Под навесом подъезда, где торжественно развевались знамена, он пожал Гюставу руку и, удерживая ее в своей, произнес:

– Предупреждаю вас об одном, дорогой Делион, и это очень важно. Никто не должен – слышите? – никто не должен знать, что госпожа де Громанс обратится к Луайе по вашей просьбе. Ясно?

– Ясно, – отвечал Гюстав, усердно пожимая руку своего друга.

* * *

В тот же вечер, в восемь часов, зайдя не надолго к матери, с которой видался редко, но поддерживал хорошие отношения, Эрнест де Бонмон застал ее в будуаре, где она заканчивала туалет.
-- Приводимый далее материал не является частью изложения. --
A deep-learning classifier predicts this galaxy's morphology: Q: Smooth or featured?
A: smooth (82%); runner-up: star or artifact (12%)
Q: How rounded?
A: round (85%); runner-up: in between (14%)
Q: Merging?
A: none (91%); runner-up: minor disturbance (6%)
Пока горничная ее причесывала, она отвела глаза от зеркала и, взглянув на сына, сказала:

– У тебя плохой вид!

С некоторых пор здоровье Эрнеста тревожило ее. Papá был для нее причиной более тяжелых горестей, но и о сыне она тоже беспокоилась.

– А твое здоровье, мама?

– Превосходно.

– Вижу.

– Знаешь ли ты, что у твоего дяди Вальштейна был легкий удар?

– Что ж тут удивительного! Он кутит. В его возрасте это нездорово.

– Твой дядя еще не стар. Ему пятьдесят два года.

– Пятьдесят два года – это уже не отрочество. Кстати, как Бресо?

– Бресо? А что?

– Поблагодарили они тебя за дароносицу?

– Они прислали мне несколько строк на визитной карточке.

– Не густо.

– А чего ты собственно ждал, мой мальчик?

Она встала и, чтоб оправить в волосах бриллиантовую ветку, подняла над головой обнаженные руки, которые образовали как бы две ослепительные ручки у амфоры ее очаровательно округлого тела. Под гроздьями прозрачных плодов, пропускавших электрический свет, ее плечи сверкали, и по их золотистой белизне сбегали к груди тонкие голубые жилки. Щеки ее были нарумянены, губы подмазаны. Но лицо, отражавшее любовные вожделения и здоровье, сохраняло молодость, а пышность тела скрадывала складки на шее, которые могли бы выдать возраст.

Эрнест де Бонмон внимательно посмотрел на мать и вдруг сказал:

– А что, мама, если бы и ты тоже зашла к Луайе замолвить слово за аббата Гитреля?

XIV

Госпожа де Бонмон, которая предпочла всем другим Рауля Марсьена и любила его нежной любовью, наконец-то вот уже несколько недель могла гордиться своим избранником и считать себя счастливой. Действительно, в мировом порядке произошла чудесная перемена. Рауль, некогда презираемый или вызывавший опасения во всех слоях общества, удаленный из полка, отвергнутый друзьями, поссорившийся с семьей, выгнанный из клуба, известный во всех судах, где нагромождались против него обвинения в мошенничестве, внезапно оказался омытым от всех позорных пятен и очищенным от всякой скверны.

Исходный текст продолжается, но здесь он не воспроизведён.